As I said to my younger son, if you’re going to have a problem child, better that it be the dog. Our beloved but selectively compliant grand dog, Winston, is back again for another of his multi-month sojourns at Camp Grammy and Grampy.
We adore Winston even though his breed is known for emitting loud snores from one end and noxious streams of post-digestive kibble emissions from the other. Sometimes both Olof and I wake up in the middle of the night simultaneously exclaiming, “Geesh, Winston!” It’s like sleeping with a flatulating white noise machine.
Winston’s positive traits, however, are many: he loves people albeit a tad over-enthusiastically (think slobber facial). He is wonderfully gentle with our tiny grandchildren and our neighbor kids. A more affectionate dog you couldn’t find.

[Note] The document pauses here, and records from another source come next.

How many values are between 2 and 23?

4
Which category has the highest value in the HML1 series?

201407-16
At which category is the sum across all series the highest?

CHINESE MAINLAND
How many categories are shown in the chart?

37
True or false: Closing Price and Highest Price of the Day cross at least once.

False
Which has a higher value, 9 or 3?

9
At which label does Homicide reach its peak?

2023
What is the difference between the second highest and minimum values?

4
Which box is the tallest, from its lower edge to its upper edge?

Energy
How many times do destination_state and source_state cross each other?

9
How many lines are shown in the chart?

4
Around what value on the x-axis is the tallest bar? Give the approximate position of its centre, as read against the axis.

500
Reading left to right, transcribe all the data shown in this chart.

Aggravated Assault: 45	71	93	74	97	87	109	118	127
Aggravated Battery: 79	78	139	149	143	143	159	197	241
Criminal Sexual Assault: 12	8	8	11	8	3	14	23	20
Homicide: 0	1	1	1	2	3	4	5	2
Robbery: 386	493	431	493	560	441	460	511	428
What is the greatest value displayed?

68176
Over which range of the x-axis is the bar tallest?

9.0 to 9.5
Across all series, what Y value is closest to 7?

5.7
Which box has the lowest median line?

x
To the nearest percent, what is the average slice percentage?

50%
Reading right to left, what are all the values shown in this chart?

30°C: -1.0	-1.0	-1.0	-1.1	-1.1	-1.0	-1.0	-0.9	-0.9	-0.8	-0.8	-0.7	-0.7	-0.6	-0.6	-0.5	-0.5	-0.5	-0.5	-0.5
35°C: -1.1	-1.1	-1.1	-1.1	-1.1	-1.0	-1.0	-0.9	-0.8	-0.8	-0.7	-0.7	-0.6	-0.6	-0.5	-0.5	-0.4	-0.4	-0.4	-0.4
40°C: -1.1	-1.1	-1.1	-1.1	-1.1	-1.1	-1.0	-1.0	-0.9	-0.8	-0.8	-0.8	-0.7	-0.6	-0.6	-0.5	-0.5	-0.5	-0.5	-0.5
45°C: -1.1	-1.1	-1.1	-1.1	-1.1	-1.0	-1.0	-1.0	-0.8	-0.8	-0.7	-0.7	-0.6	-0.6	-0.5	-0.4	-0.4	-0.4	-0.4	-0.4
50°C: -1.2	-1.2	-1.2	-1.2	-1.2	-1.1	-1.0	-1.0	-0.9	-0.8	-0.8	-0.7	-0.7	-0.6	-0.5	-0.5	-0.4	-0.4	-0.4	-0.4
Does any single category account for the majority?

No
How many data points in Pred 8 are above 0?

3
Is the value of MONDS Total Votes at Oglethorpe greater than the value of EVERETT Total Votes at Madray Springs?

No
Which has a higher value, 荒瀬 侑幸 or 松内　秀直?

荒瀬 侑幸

Well, that is until a dog walks by our front gate at which point he launches into his Cujo imitation. I don’t know what Winston thinks he’s protecting us from, but he’s pretty clear we need it. Ironically, as soon as you get a dog on our side of the gate, he’s Winston’s new best friend. Dog owners who don’t know Winston can be forgiven for not wanting to take my word for it.
Our son and daughter-in-law don’t have walk-by traffic at their house but we see a dog every five minutes. We have spent a fortune in trainers in an effort to persuade Winston to be less territorial at our house. In fact, the third trainer finally referred us to a “behavior collar” trainer whom I wrote about previously. Winston definitely improved during that stay with us, but using that collar truly took more out of me than him. (A letter from Winston’s attorney says he begs to differ.)
When Winston arrived for his most recent stay, I couldn’t help but be totally dazzled by a woman in my neighborhood who walked by my house every day with – count ‘em – FIVE dogs off leash. Chatting with her one day over the fence (I could barely hear her over Winston’s massive snarlathon while her canine entourage sat obediently) she offered to take Winston for a test walk the next day with her chihuahua.
I could only assume she didn’t like the chihuahua and wanted to get rid of it. But post walk, she reported that Winston had behaved just fine. When he started to “alert” to other dogs they encountered, she corrected him.
“With what?” I said, “A two by four?”
It became instantly clear who the alpha entity was in Winston’s and my relationship. And it wasn’t me.
And thus we ended up hiring Trainer No. 5. No, not the neighbor. She is obviously a natural dog whisperer (and I would have hired her in a heartbeat). She doesn’t do training but knew someone she really thought could up Winston’s game.
Winston initially rolled his eyes when the new trainer arrived, as if to say, “Are we really going to do this again? For all that money, you guys could have bought me a lot of chew toys. Or yourselves a whole new dog.”